The gameplay is going to be the strongest point of this game. Bayonetta’s weapons include four guns (dual wielding, and two attached to her high heels, making them more Beretta than Stilleto), a whip, a sword, and two claw-like gloved weapons, and her hair.
Yes, her hair is a weapon. Then again, her clothing is also made of her own hair. Thankfully, most of the resulting flashes of skin are less than a split-second; one could be exposed to more skin on the average beach than playing this game.
The mechanics are simple – consisting of a two-button combination system, or one-button, depending on what difficulty level you’re playing at.
This is a visually beautiful game. Graphically, it’s stunning. The cut scenes border on artistic (though some could be considered “artsy”), and attacks look almost lovely. I’ve actually played it through twice just to watch the graphics in motion. And, thankfully, the graphics are Japanese in style – meaning that, while there is blood in the game, it’s so pixelated, it’s comedic.
And the music was a surprise and a delight, since half of the “fight” music consisted of an updated edition of “Fly Me To The Moon.”
Here’s where we’re going to have issues.
I mentioned fighting angels before? Well, it takes a while before you realize that this fantasy universe bears no relationship to reality. It’s more of a light-dark dichotomy that borders on the Zoroastrian. I knew we were no longer in Kansas when the “enemy” started referring to “resurrecting Jubelius, the creator.” Forget being morally confusing to a kid – this confused me for about three levels. Though by the end of the game, I was saying to myself “What does God need with a starship?” (Bonus points if you get the Star Trek V reference.)
There are also sexually suggestive comments sprinkled here and there throughout the game, but those are more witty than lurid – leaning heavily on Dorothy Parker-esque material.
Ignoring that, there is a character in the opening sequence who seems to be impersonating Joe Pesci’s character from Goodfellas, with enough for letter words on screen to fuel an Eddie Murphy movie. And he’s on screen for a whole five minutes. That alone is worth an over 17 rating.
For this one, I admit, there will be a bit of an addiction risk—to start with, you can’t save in the middle of a level, only at the start or at the end, so you’re forced to play through. There is also no way to buy all of the various and sundry outfits, accessories, weapons, and other toys scattered throughout the game.

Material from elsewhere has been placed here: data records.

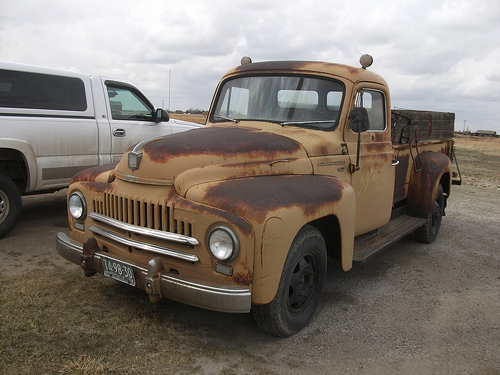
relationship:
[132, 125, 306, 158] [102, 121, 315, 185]
mark on hood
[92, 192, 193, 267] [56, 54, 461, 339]
grill on car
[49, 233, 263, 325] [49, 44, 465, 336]
bumper on car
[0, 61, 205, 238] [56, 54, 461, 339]
car next to car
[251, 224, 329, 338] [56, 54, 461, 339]
tire of car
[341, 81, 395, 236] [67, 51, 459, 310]
door of truck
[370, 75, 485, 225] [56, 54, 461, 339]
bed to car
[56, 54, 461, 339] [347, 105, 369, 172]
car has mirror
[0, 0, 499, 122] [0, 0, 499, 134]
cloud are on sky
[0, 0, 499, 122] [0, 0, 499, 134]
cloud on sky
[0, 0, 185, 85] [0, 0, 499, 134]
cloud on sky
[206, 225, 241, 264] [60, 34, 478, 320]
headlight on front of truck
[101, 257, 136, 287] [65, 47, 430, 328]
license plate on front of truck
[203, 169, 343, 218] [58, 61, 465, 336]
spot on truck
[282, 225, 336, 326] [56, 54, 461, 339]
tire on front of car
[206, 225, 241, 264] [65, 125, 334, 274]
headlight on hood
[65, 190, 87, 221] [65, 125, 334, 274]
headlight on hood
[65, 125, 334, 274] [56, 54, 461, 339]
hood on car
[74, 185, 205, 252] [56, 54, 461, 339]
grill on front of car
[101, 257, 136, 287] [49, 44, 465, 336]
license plate on front of car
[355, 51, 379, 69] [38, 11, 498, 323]
light on top of car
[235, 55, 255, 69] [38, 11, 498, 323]
light on top of car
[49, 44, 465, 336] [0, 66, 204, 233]
car next to car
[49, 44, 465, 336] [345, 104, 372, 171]
car has mirror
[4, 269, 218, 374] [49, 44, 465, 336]
grass under car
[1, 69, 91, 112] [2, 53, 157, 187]
window on car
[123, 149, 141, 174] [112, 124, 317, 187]
light on hood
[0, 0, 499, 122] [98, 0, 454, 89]
cloud in sky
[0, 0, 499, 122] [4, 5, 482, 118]
cloud in sky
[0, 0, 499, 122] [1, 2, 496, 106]
cloud in sky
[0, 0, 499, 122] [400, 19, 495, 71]
cloud in sky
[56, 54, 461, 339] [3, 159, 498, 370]
car parked on ground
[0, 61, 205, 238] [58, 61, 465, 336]
car parked next to truck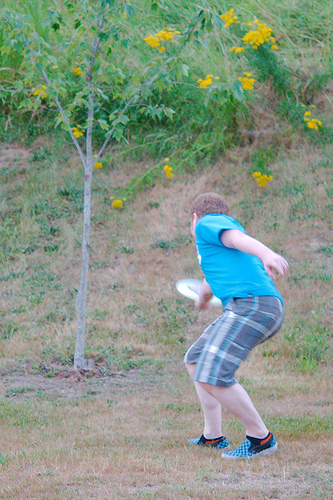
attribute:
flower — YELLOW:
[269, 30, 279, 49]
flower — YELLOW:
[69, 66, 82, 77]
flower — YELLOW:
[236, 74, 257, 95]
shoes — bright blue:
[184, 432, 279, 460]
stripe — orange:
[257, 434, 271, 443]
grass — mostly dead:
[22, 428, 175, 495]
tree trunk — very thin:
[69, 260, 90, 370]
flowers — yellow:
[140, 7, 279, 96]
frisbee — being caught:
[174, 275, 221, 308]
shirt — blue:
[194, 212, 267, 299]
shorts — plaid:
[182, 295, 284, 388]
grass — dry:
[33, 431, 174, 493]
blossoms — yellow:
[141, 6, 283, 95]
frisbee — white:
[173, 276, 225, 308]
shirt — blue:
[190, 210, 284, 302]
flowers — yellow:
[250, 168, 273, 187]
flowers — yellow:
[301, 100, 325, 135]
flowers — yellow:
[236, 69, 260, 94]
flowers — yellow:
[195, 70, 222, 89]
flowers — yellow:
[142, 21, 185, 54]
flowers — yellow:
[108, 189, 129, 210]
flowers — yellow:
[163, 149, 177, 181]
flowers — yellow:
[253, 169, 274, 192]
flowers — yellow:
[298, 109, 327, 132]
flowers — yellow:
[218, 2, 237, 29]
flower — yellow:
[247, 168, 276, 189]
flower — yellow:
[300, 107, 321, 134]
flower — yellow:
[242, 16, 278, 49]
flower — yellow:
[196, 71, 221, 89]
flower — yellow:
[107, 190, 128, 209]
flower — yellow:
[299, 107, 326, 133]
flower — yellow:
[160, 154, 176, 181]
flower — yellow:
[301, 107, 325, 137]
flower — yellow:
[242, 16, 285, 54]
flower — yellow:
[234, 64, 258, 94]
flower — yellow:
[71, 120, 86, 141]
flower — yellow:
[245, 24, 269, 50]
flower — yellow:
[217, 10, 235, 22]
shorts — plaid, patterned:
[189, 288, 304, 387]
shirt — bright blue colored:
[185, 214, 300, 315]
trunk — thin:
[74, 161, 95, 376]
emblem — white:
[187, 242, 209, 264]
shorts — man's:
[192, 296, 293, 391]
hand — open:
[266, 259, 295, 277]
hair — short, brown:
[188, 187, 231, 221]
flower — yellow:
[109, 193, 123, 212]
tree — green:
[5, 80, 150, 389]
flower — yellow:
[152, 159, 188, 183]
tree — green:
[3, 3, 182, 392]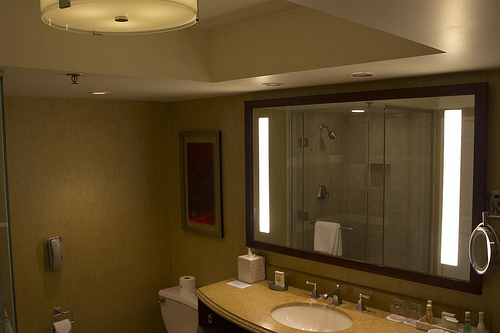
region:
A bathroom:
[2, 24, 497, 326]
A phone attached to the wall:
[40, 232, 65, 274]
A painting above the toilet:
[173, 125, 225, 248]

And it’s just that fun. However, I think the addiction level is only moderate. After the second playthrough, things start to get repetitive.
At the end of the day, I think this game counts as a guilty pleasure. I enjoyed the game quite a bit, but I can’t imagine recommending it as a gift. The ESRB rating includes mention of “torture attacks,” which are little quicktime events that go by so fast, they left zero impression on me – mostly because I spent more time trying to identify the correct button and hitting it as often as possible than I did looking at the screen.
ESRB Rating: M for Mature. Blood and Gore, Intense Violence, Partial Nudity, Strong Language, Suggestive Themes
My Rating: Enjoyable, but not for everyone. Probably not for anyone here.